Passage provided.

Amherst Bytes:The VeriPhone 4: An End to Exclusivity
By Dylan Herts ’13, Staff Writer
After four years of speculation, Big Red finally has the iPhone. On Jan. 11, Verizon CEO Lowell McAdam announced that Apple’s iPhone 4 will be available on the Code division multiple access (CDMA) network, confirming rumors that Apple’s exclusivity agreement with AT&T had expired.

The Verizon iPhone 4 is almost identical to the original handset. For the same purchase price, you get the same processor, same screen and same amount of flash storage. The sole external distinction is the Verizon iPhone 4’s additional antennas, a change imposed by CDMA network specifications rather than any revisions compelled by Antennagate.

The substantive differences are slight and network-imposed. Verizon’s iPhone, because it runs on the CDMA standard, will not offer simultaneous voice and data. It will, however, offer Wi-Fi hotspot tethering, with an additional fee probable, for up to five devices. Judging by hands-on previews, Verizon’s hotspot option scores a win over the limited tethering capabilities on AT&T but no one has had enough time with the device to review the new feature in full or to examine whether, given the lack of simultaneous voice and data, using hotspot interferes with receiving phone calls. And that’s all there is to the VeriPhone 4.

Chart-based quiz lines
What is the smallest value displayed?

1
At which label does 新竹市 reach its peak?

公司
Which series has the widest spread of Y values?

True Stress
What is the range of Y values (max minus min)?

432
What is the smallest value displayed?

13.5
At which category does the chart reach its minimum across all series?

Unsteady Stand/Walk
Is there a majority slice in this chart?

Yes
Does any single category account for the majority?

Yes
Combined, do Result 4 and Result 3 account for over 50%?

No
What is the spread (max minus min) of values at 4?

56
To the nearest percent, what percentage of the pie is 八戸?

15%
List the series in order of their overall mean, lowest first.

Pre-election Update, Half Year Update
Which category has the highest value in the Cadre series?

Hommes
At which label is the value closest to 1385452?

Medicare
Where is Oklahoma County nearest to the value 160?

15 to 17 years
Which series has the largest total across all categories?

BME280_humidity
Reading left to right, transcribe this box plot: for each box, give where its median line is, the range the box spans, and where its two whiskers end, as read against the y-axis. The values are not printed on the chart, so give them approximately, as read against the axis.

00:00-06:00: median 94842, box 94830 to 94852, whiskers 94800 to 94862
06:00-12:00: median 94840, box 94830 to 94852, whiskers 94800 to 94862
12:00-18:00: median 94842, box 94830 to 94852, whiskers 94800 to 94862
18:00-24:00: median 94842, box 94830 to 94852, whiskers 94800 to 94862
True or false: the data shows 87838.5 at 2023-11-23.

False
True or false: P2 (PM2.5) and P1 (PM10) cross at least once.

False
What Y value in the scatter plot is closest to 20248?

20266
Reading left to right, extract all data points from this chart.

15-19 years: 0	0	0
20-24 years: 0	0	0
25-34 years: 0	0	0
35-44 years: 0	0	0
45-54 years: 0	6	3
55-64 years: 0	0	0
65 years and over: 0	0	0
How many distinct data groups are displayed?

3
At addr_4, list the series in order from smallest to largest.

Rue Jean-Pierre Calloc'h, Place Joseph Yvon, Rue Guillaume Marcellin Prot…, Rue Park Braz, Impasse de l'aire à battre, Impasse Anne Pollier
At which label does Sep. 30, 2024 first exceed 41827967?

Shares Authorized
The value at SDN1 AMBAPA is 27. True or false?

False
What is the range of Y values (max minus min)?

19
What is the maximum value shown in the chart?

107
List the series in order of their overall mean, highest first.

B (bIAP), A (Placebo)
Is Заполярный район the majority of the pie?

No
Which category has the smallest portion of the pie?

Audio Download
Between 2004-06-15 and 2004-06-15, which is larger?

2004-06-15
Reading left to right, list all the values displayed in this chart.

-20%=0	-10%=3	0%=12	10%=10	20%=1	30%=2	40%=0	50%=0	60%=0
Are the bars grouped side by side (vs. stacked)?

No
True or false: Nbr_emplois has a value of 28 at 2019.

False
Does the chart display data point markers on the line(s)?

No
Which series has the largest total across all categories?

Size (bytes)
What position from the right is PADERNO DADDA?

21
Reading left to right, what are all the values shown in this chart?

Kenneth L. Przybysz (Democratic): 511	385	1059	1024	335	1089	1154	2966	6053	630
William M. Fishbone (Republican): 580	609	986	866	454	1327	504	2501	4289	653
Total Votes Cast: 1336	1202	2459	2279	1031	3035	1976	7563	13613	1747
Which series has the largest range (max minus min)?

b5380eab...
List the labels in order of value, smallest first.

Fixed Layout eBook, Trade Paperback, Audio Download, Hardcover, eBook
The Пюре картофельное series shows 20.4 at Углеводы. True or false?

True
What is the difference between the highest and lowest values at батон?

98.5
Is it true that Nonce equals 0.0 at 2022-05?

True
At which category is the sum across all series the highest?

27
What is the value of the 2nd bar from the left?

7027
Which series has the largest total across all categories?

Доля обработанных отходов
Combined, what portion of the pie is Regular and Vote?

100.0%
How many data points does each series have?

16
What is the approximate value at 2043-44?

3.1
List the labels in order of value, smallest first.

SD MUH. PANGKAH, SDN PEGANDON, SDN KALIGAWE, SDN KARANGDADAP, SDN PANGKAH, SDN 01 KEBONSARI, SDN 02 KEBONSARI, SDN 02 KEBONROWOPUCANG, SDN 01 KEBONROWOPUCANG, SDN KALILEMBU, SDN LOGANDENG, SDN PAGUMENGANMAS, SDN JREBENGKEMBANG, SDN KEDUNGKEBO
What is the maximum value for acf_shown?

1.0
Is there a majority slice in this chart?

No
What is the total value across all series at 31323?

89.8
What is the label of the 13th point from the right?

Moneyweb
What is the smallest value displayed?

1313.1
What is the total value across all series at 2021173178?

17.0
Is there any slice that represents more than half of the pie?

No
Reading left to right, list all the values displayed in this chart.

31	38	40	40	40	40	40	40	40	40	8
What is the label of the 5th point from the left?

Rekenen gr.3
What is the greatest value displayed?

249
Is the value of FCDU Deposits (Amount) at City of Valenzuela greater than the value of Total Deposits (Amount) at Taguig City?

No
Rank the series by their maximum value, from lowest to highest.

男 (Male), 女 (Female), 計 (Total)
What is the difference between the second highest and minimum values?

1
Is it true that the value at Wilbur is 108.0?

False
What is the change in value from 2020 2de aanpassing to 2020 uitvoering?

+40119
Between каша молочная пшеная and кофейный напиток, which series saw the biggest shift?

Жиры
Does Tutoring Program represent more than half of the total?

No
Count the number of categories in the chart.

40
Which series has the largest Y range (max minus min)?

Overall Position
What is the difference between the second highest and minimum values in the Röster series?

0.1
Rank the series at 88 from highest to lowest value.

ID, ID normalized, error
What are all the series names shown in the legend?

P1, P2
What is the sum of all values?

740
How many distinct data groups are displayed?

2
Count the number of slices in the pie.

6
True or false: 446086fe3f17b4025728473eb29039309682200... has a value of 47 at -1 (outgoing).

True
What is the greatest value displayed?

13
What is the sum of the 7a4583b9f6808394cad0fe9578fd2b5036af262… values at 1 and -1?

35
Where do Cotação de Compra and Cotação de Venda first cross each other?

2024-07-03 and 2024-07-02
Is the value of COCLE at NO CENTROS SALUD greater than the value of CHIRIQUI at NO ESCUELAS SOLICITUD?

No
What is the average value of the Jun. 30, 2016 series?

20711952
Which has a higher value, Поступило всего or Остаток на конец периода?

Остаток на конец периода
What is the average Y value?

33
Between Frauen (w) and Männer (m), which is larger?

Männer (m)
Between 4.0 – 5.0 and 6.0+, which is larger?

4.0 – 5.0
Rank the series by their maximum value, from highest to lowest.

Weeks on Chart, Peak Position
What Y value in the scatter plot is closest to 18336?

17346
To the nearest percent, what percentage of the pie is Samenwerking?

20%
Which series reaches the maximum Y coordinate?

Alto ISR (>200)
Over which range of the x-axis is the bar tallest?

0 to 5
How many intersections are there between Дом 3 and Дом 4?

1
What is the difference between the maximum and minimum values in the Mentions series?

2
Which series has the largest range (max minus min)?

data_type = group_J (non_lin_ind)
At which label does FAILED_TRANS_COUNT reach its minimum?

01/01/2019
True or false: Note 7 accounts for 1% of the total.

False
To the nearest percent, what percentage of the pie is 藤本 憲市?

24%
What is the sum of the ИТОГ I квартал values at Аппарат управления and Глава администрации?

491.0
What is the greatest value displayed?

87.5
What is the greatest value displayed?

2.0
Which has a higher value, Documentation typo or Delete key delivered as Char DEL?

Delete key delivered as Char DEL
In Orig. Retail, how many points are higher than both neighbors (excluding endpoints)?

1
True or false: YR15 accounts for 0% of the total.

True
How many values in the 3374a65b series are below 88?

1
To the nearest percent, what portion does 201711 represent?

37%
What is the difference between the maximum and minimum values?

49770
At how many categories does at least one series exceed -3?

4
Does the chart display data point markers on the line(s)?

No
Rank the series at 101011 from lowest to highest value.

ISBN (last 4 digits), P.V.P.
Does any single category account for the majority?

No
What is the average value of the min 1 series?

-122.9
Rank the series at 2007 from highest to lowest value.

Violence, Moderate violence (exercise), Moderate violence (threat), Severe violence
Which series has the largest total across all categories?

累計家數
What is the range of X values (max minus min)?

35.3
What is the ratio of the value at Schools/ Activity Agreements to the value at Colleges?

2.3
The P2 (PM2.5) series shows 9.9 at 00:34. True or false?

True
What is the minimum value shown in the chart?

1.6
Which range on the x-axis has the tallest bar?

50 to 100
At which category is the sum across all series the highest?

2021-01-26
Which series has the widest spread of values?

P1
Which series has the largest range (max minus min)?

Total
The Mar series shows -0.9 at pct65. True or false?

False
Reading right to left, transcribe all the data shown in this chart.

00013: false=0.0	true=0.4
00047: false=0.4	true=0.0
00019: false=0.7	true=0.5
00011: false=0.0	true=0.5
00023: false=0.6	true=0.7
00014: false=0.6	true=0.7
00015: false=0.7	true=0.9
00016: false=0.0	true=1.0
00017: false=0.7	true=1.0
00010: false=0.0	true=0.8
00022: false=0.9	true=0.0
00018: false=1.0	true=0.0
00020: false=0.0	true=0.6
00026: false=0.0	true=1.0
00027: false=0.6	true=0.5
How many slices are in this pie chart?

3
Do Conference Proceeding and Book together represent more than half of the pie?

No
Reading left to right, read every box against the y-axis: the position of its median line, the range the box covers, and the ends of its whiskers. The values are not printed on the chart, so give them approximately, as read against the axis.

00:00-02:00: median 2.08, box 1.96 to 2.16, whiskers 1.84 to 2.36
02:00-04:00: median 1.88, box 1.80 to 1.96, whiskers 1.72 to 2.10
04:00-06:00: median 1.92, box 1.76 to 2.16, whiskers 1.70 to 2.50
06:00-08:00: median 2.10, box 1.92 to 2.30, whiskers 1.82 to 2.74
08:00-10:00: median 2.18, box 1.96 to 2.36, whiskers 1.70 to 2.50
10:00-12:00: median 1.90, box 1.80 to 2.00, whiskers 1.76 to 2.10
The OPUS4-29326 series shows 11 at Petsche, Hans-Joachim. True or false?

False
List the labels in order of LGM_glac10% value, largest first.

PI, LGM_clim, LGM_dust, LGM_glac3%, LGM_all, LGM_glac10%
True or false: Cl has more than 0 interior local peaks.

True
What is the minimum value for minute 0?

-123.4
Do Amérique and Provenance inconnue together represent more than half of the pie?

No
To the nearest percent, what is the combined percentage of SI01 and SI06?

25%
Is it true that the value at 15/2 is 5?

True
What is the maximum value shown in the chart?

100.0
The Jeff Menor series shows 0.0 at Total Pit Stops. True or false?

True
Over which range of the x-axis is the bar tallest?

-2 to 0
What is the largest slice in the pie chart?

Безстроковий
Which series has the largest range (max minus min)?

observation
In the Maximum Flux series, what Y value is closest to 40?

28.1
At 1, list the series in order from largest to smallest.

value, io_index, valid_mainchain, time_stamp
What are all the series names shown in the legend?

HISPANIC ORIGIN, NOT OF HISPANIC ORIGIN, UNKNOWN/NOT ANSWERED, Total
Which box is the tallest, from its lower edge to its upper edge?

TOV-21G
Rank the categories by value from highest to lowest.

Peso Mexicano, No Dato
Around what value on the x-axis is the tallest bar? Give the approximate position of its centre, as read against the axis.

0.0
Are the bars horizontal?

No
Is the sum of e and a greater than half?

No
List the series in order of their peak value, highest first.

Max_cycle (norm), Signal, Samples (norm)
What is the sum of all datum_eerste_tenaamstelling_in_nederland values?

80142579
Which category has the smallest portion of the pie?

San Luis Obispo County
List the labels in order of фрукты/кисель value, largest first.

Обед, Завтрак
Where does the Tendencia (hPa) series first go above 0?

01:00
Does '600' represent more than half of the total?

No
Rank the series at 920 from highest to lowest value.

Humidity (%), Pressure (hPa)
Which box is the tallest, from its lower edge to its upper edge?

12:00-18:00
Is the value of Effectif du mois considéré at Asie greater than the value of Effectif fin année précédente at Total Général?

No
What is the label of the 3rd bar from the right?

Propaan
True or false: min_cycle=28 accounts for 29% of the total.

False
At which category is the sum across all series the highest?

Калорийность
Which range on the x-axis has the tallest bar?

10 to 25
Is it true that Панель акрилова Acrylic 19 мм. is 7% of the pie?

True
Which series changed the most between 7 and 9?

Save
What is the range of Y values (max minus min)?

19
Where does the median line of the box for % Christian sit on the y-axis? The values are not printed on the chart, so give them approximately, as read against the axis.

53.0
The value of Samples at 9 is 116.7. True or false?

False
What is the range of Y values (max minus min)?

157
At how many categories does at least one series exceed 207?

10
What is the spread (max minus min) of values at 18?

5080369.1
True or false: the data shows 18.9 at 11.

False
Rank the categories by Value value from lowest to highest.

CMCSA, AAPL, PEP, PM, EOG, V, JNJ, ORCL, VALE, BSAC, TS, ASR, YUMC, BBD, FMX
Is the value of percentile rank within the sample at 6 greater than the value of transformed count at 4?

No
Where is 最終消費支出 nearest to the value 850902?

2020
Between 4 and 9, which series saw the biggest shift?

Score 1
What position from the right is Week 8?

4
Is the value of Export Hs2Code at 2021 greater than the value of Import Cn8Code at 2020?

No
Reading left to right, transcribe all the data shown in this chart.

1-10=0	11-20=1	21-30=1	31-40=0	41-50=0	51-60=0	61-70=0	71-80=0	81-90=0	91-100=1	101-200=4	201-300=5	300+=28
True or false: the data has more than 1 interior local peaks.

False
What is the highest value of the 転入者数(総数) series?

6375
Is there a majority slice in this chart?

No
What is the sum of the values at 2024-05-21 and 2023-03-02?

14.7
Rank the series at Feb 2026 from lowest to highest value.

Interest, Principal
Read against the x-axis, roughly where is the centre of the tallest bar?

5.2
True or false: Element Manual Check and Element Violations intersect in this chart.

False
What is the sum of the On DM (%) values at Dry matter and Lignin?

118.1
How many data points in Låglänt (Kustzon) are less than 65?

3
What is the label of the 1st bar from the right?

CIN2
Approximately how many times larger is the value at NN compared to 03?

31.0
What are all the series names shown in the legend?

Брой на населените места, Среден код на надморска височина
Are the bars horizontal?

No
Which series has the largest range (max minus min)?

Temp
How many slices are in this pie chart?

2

Aim of the exercise.
According to the article on the Verizon iPhone 4, how many devices can use its Wi-Fi hotspot tethering?

Answer section.
Up to five devices.